ROWS:

-------

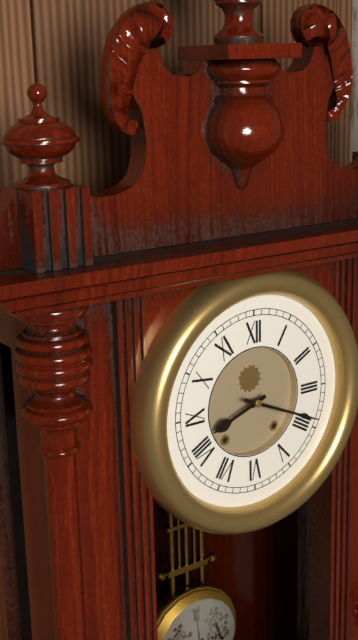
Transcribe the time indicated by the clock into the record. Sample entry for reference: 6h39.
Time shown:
8h19
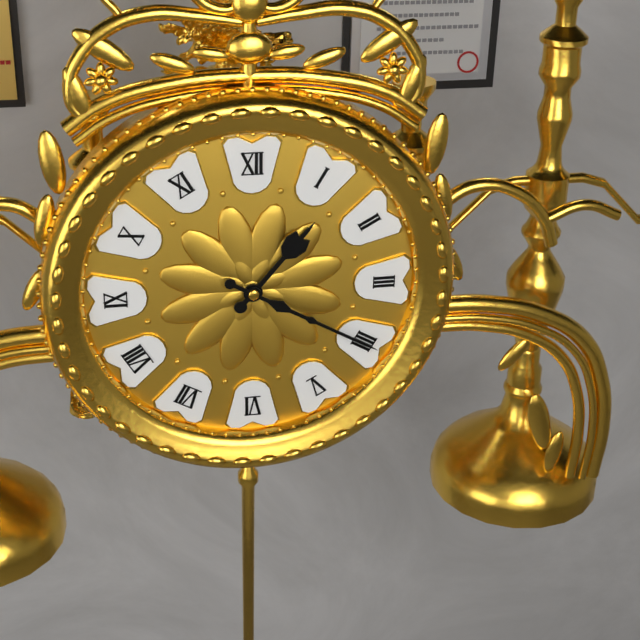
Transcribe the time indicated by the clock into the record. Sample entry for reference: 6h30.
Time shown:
1h20
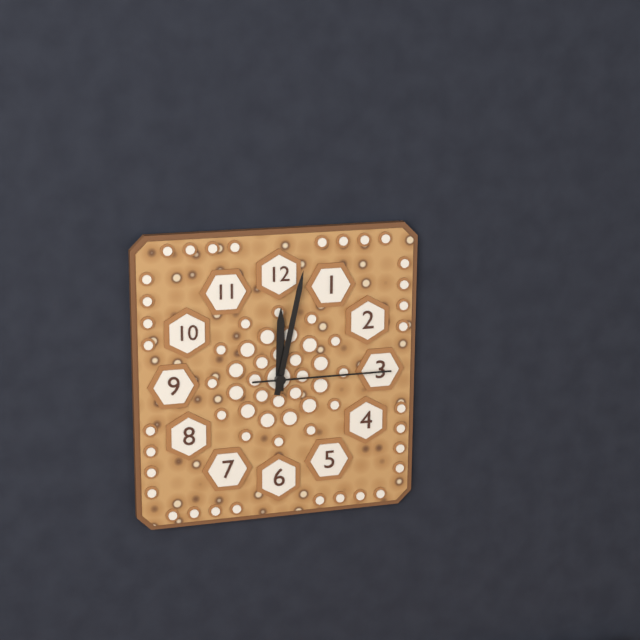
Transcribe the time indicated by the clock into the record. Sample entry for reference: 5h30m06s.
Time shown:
12h02m15s
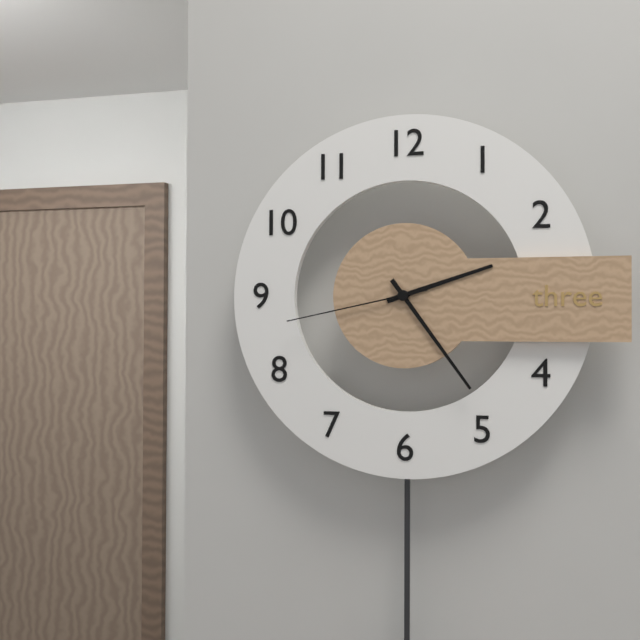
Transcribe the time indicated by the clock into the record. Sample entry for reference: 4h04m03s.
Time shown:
2h24m43s
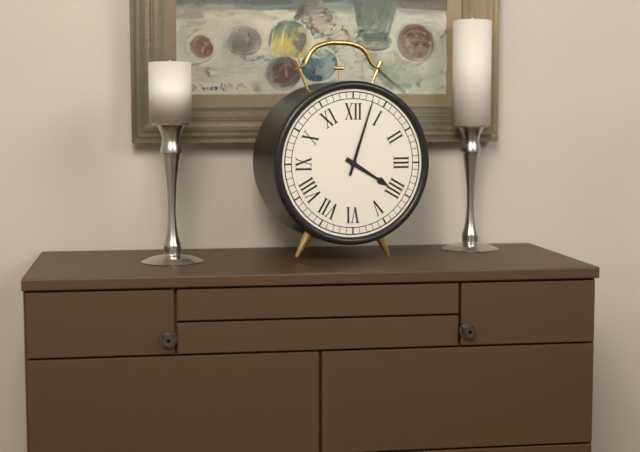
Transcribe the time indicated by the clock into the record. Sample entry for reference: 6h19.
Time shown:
4h03
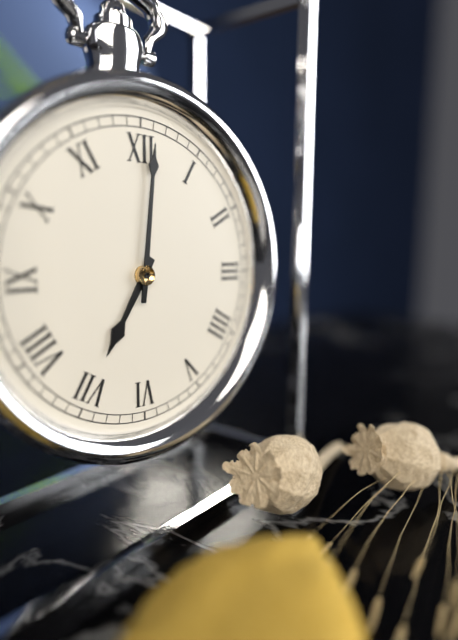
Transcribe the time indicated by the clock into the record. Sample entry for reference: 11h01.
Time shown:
7h01
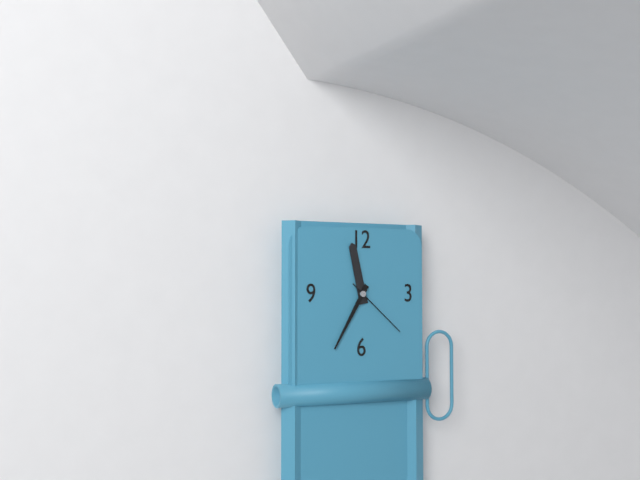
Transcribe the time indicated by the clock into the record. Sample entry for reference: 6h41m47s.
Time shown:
11h35m22s
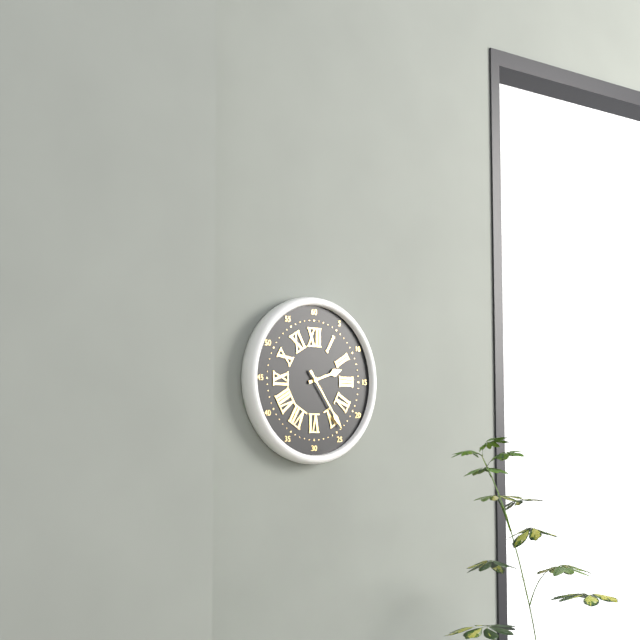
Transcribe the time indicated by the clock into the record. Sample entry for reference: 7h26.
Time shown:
2h24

-------

SET EXERCISE: Can you write out the data above word for word, beginning at the line that contains "for reference: 11h01." and stopping after the final line, with both of those lines included? Leave the pictures out of your copy.

CORRECT OUTPUT:
Transcribe the time indicated by the clock into the record. Sample entry for reference: 11h01.
Time shown:
7h01
Transcribe the time indicated by the clock into the record. Sample entry for reference: 6h41m47s.
Time shown:
11h35m22s
Transcribe the time indicated by the clock into the record. Sample entry for reference: 7h26.
Time shown:
2h24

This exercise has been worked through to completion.